Hasil pantauan citra satelit periode Juli 2023, lanjut Egi, seluas sekitar 19.223,73 hektare atau setara 96 persen area penurunan fungsi kawasan HL Bukit Sanggul masih bertutupan hutan lahan kering primer.
Berdasarkan penelusuran terhadap profil dua perusahaan tersebut yang Betahita lakukan, via Minerba One Data Indonesia (MODI) Kementerian ESDM, PT ESDM diketahui memegang IUP Operasi Produksi Nomor I.302.ESDM Tahun 2017 seluas 30.010 hektare. Izin operasi produksi tersebut tercatat berlaku mulai 15 Agustus 2017 dan berakhir pada 6 Maret 2023.
Sementara itu tak ada data yang disajikan MODI Kementerian ESDM untuk PT PPU. Setelah ditelusuri lebih lanjut, IUP PT PPU ternyata masuk dalam daftar IUP yang dicabut oleh Menteri Investasi/Kepala Badan Koordinasi Penanaman Modal.
Dicabut IUP-nya, PT PPU kemudian melakukan perlawanan dengan menggugat Menteri Investasi ke Pengadilan Tata Usaha Negara (PTUN) Jakarta. Gugatan tersebut terdaftar dengan Nomor Perkara 16/G/2023/PTUN.JKT. Hasilnya, pada 10 April 2023 lalu, gugatan PT PPU itu dikabulkan oleh Majelis Hakim PTUN Jakarta.

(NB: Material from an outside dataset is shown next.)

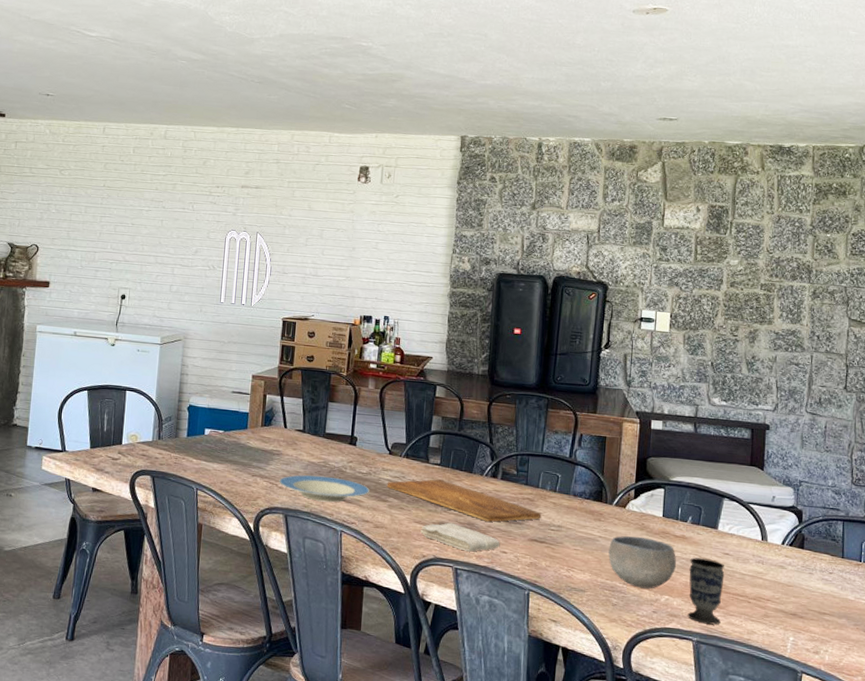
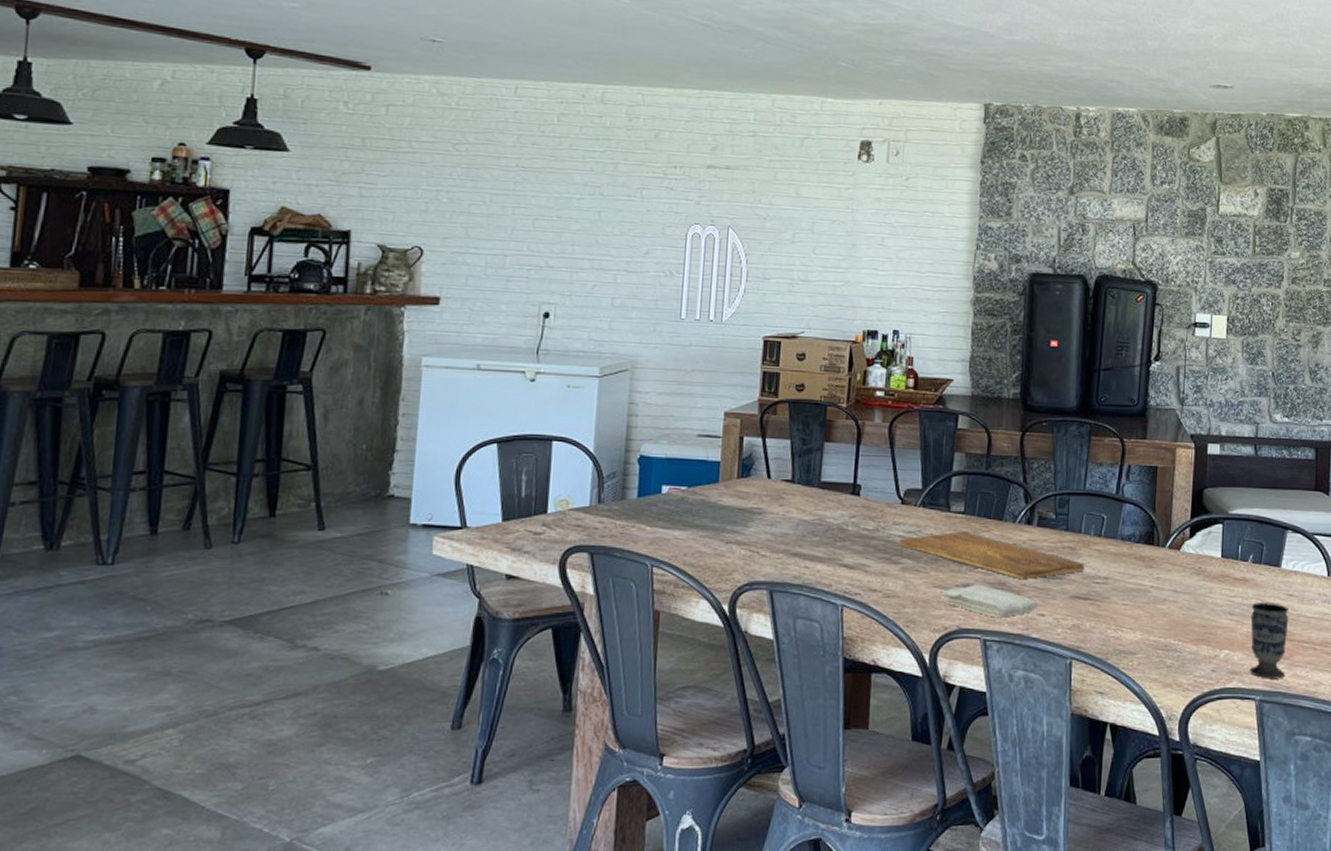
plate: present [279,475,369,503] -> none [761,536,877,570]
bowl: present [608,536,677,589] -> none [1161,583,1237,644]

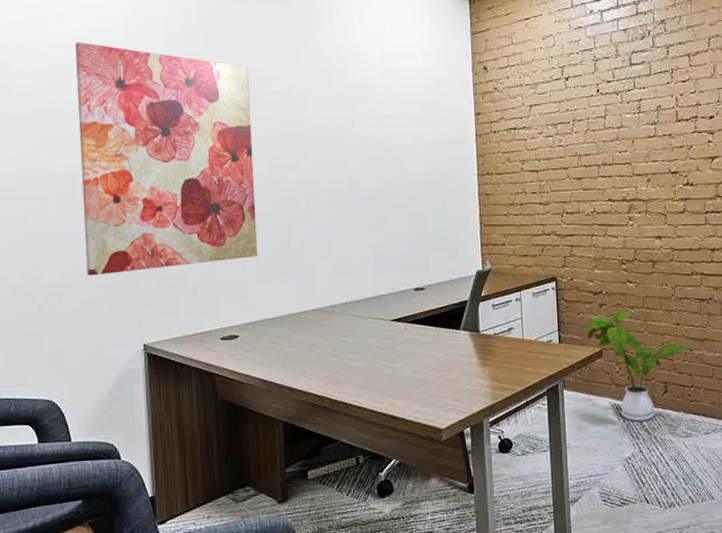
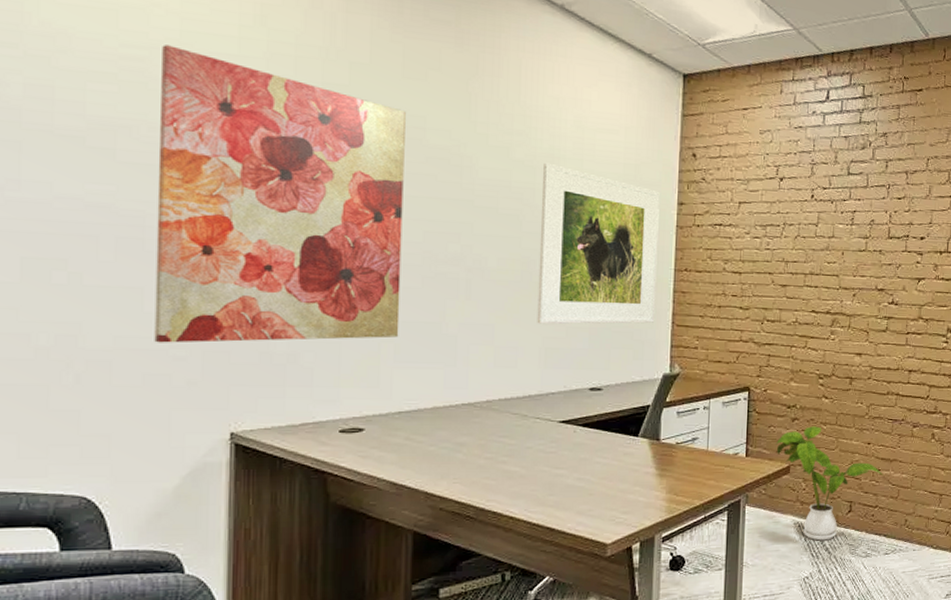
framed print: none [359,93,465,235] -> present [537,162,660,324]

Tak sudi kalah, Menteri Investasi kemudian mengajukan upaya banding. Pada 10 Agustus 2023 kemarin, melalui putusan nomor 165/B/2023/PT.TUN.JKT, Majelis Hakim Pengadilan Tinggi Tata Usaha Negara (PTTUN) Jakarta memutuskan menguatkan Putusan Pengadilan Tata Usaha Negara Jakarta Nomor 16/G/2023/PTUN.JKT tanggal 10 April 2023 yang dimohonkan banding. Dengan lain perkataan, upaya banding Menteri Investasi itu tidak dikabulkan.